INFORMATION SUPPLIED:
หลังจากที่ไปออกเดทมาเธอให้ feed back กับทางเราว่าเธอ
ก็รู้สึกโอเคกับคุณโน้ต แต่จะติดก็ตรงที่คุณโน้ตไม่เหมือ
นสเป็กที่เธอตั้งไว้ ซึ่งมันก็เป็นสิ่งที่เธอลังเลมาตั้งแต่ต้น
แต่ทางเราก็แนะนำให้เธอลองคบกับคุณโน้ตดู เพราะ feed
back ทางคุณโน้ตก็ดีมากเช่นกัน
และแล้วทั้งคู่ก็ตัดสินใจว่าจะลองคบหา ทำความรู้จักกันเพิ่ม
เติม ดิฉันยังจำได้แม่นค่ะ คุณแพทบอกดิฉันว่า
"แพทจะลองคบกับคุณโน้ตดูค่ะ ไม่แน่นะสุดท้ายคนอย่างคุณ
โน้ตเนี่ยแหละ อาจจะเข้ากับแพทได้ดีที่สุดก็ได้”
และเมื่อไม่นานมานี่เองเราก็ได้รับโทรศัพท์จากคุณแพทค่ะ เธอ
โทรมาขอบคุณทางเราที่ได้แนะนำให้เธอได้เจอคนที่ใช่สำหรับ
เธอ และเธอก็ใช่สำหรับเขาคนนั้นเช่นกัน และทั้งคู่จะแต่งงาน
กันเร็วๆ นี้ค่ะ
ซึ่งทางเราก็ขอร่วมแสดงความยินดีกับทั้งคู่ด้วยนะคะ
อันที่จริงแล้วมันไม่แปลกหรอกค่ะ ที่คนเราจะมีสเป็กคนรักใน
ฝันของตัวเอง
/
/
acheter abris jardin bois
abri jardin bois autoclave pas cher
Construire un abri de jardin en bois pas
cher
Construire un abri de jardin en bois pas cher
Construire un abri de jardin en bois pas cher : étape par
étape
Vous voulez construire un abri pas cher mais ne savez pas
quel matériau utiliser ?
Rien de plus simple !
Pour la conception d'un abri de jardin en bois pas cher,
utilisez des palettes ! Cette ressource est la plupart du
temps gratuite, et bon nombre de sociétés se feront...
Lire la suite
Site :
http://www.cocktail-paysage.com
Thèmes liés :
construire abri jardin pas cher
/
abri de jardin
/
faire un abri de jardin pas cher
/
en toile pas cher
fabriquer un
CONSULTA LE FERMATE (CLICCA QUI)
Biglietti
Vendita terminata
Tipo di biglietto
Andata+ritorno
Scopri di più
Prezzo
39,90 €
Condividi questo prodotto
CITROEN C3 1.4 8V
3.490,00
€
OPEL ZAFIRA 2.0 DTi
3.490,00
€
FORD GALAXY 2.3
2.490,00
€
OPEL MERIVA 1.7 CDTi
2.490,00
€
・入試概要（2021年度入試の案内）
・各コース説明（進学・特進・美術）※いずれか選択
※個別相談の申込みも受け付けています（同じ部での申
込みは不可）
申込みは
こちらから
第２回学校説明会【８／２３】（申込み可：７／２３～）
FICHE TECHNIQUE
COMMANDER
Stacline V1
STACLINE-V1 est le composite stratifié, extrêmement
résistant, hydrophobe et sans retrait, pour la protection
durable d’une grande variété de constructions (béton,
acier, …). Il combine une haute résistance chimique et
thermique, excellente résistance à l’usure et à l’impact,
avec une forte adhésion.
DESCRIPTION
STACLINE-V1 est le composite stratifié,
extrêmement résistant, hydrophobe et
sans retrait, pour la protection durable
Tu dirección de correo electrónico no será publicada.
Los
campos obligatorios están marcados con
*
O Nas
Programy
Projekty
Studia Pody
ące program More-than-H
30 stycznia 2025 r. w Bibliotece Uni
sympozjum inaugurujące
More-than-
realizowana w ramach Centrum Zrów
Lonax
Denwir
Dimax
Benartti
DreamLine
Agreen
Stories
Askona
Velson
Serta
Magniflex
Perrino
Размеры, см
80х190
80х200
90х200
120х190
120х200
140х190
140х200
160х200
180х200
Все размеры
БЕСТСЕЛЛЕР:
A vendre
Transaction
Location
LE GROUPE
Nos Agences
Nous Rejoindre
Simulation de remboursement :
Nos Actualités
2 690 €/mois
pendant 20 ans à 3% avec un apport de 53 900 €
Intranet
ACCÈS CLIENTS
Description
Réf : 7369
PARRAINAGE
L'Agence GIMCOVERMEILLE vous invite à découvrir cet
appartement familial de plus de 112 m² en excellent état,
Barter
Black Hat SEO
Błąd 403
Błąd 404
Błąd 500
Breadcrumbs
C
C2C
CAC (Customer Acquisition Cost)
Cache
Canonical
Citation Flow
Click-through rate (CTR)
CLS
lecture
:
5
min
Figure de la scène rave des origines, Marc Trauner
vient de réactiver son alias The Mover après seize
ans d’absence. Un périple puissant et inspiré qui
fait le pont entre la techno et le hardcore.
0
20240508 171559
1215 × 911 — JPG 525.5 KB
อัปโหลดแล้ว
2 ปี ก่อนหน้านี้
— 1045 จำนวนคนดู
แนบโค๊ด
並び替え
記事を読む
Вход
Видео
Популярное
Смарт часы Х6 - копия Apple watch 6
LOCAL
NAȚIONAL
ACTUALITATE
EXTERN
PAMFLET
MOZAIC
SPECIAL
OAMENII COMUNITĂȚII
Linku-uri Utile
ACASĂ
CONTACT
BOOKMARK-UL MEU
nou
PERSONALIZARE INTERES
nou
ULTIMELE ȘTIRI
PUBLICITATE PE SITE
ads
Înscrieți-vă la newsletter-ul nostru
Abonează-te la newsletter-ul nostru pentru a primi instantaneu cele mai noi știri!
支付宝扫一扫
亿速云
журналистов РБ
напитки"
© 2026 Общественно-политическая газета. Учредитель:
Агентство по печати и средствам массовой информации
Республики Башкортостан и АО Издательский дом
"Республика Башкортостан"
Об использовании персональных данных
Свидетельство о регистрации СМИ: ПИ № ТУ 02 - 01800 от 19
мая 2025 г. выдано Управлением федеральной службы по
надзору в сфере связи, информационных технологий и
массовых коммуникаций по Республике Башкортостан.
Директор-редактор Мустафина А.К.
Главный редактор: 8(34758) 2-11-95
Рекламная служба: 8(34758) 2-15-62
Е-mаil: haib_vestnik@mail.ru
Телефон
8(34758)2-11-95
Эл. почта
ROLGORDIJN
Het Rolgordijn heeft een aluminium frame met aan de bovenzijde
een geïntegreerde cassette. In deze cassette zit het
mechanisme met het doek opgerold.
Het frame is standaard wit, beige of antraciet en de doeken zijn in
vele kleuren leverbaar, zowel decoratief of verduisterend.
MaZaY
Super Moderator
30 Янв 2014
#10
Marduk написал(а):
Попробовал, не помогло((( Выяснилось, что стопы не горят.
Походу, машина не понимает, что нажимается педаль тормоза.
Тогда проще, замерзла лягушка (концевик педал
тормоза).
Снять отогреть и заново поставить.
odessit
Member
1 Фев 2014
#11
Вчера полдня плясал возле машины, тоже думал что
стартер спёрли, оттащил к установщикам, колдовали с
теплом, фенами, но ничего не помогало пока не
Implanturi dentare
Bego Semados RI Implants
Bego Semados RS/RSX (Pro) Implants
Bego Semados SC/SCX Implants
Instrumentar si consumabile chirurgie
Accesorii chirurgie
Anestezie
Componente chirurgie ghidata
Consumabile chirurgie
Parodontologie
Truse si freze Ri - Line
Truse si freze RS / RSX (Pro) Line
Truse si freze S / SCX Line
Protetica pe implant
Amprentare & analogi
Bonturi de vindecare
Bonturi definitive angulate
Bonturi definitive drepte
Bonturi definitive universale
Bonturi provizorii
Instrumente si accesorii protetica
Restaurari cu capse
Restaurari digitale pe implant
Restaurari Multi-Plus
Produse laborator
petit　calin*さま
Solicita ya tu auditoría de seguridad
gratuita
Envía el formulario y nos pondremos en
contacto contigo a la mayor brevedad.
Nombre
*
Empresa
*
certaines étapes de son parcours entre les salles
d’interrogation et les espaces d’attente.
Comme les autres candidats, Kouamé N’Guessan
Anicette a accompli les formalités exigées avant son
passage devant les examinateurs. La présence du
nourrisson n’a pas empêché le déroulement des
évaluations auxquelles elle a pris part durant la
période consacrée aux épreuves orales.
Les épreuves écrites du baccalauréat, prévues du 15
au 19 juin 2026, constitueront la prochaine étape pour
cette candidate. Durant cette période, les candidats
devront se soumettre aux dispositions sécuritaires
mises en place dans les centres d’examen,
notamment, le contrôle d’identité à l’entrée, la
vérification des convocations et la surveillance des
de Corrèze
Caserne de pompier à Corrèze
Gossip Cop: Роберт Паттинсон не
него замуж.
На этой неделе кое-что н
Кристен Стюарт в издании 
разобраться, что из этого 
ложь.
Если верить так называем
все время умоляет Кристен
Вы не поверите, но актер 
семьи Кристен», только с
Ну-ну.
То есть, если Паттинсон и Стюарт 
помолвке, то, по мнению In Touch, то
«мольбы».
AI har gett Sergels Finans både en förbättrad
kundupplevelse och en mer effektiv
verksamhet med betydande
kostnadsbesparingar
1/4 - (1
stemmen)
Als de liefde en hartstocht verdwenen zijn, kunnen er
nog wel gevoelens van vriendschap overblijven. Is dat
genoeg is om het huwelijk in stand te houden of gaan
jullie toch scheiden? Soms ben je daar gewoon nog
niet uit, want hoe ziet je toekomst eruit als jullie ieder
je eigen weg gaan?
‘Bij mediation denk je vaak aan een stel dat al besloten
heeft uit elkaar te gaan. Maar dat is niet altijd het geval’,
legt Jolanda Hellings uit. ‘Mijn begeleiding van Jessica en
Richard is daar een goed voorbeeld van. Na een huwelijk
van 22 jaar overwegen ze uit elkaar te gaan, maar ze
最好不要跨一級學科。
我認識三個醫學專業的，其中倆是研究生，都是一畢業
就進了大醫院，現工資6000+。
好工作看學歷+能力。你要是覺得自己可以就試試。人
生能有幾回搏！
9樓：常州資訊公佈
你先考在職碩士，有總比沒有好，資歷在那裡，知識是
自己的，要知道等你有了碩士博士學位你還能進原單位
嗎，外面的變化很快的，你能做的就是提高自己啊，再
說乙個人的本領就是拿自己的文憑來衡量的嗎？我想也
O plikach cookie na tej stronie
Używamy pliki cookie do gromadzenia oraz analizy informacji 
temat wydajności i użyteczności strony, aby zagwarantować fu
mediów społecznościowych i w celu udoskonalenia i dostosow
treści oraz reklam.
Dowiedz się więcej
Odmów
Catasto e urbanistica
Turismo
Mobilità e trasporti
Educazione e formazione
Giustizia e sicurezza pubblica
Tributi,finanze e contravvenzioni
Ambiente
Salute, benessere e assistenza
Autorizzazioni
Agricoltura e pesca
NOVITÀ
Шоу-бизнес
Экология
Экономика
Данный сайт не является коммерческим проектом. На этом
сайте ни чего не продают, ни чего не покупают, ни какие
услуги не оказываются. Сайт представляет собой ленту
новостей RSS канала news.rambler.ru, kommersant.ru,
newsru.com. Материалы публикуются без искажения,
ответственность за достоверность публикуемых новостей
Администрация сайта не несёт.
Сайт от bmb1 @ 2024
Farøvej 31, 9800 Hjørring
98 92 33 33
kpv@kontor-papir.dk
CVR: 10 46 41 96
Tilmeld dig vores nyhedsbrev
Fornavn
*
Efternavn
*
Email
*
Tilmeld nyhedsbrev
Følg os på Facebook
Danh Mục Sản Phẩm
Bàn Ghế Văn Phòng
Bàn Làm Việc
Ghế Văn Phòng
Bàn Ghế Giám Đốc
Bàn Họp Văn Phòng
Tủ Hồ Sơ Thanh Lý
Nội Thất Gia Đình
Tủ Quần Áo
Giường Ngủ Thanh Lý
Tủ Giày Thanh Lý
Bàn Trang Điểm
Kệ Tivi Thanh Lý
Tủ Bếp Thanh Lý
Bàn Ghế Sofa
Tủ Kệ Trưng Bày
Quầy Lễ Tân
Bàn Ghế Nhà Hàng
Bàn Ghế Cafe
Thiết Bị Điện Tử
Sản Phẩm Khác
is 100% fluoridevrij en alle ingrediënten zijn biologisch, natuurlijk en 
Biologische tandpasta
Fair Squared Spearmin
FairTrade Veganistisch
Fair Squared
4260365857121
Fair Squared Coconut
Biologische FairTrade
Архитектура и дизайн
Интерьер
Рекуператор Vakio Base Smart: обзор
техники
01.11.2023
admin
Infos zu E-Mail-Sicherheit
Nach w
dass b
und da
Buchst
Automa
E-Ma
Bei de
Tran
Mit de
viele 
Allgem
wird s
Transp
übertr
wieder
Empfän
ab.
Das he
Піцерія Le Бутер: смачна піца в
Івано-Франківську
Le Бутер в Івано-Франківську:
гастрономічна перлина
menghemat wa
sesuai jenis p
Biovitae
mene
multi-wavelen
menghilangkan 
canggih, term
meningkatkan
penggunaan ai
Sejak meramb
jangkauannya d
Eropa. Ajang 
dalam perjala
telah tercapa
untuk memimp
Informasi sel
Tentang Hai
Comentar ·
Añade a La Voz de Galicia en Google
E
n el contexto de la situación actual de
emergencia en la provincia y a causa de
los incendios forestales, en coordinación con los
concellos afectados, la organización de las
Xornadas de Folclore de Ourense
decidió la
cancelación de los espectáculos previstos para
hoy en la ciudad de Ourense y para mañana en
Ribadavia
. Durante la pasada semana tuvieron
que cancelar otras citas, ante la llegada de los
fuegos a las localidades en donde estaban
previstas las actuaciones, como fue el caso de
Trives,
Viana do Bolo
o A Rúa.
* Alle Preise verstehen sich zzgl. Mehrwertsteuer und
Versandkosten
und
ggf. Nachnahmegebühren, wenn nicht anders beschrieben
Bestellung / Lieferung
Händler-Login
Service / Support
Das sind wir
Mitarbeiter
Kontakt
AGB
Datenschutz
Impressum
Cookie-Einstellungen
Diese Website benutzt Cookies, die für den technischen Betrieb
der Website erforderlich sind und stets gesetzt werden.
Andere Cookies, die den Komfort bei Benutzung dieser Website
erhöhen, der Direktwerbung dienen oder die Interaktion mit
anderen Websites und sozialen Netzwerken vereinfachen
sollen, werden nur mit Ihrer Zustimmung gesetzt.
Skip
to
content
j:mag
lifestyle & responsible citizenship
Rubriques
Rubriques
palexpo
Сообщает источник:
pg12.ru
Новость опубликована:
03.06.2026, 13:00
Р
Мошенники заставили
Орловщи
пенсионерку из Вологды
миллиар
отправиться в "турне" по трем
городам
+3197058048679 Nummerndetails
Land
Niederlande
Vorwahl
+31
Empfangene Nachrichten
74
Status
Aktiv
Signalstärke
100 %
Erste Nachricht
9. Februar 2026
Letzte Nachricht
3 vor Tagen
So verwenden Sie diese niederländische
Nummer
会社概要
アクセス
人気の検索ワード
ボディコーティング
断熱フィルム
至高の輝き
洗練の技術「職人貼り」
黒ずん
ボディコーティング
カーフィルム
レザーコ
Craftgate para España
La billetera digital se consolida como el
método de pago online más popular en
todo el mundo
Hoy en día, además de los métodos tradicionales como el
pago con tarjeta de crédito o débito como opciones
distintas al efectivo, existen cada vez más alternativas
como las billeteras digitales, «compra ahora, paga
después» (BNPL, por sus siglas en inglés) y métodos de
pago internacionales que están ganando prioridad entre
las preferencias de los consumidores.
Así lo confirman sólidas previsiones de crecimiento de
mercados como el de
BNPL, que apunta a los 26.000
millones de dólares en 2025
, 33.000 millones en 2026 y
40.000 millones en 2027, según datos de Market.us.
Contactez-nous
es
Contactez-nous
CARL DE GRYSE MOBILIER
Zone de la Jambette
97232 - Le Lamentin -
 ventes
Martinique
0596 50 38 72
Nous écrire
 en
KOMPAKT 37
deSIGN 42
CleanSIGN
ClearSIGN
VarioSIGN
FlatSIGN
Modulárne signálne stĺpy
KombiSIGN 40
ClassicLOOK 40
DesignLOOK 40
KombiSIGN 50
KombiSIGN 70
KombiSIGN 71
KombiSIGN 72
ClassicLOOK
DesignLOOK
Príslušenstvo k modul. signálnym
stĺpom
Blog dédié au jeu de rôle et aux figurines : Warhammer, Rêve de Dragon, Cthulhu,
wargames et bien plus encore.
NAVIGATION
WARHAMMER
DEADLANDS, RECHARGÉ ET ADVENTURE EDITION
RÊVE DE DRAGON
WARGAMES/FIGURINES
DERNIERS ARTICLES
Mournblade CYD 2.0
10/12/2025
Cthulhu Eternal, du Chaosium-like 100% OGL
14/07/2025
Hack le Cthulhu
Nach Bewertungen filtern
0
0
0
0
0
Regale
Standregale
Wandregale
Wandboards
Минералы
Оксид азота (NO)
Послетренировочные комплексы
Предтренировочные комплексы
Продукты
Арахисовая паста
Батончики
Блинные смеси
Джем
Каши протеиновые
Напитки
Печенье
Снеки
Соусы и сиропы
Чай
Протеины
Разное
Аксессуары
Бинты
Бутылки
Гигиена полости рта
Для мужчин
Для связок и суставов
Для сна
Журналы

YOUR OBJECTIVE:
Starting at the line that has "emergencia en la provincia y a causa de" and ending at the line that has "Bestellung / Lieferung", please write out the lines above exactly, leaving out all others.

ANSWER TO THIS EXERCISE:
emergencia en la provincia y a causa de
los incendios forestales, en coordinación con los
concellos afectados, la organización de las
Xornadas de Folclore de Ourense
decidió la
cancelación de los espectáculos previstos para
hoy en la ciudad de Ourense y para mañana en
Ribadavia
. Durante la pasada semana tuvieron
que cancelar otras citas, ante la llegada de los
fuegos a las localidades en donde estaban
previstas las actuaciones, como fue el caso de
Trives,
Viana do Bolo
o A Rúa.
* Alle Preise verstehen sich zzgl. Mehrwertsteuer und
Versandkosten
und
ggf. Nachnahmegebühren, wenn nicht anders beschrieben
Bestellung / Lieferung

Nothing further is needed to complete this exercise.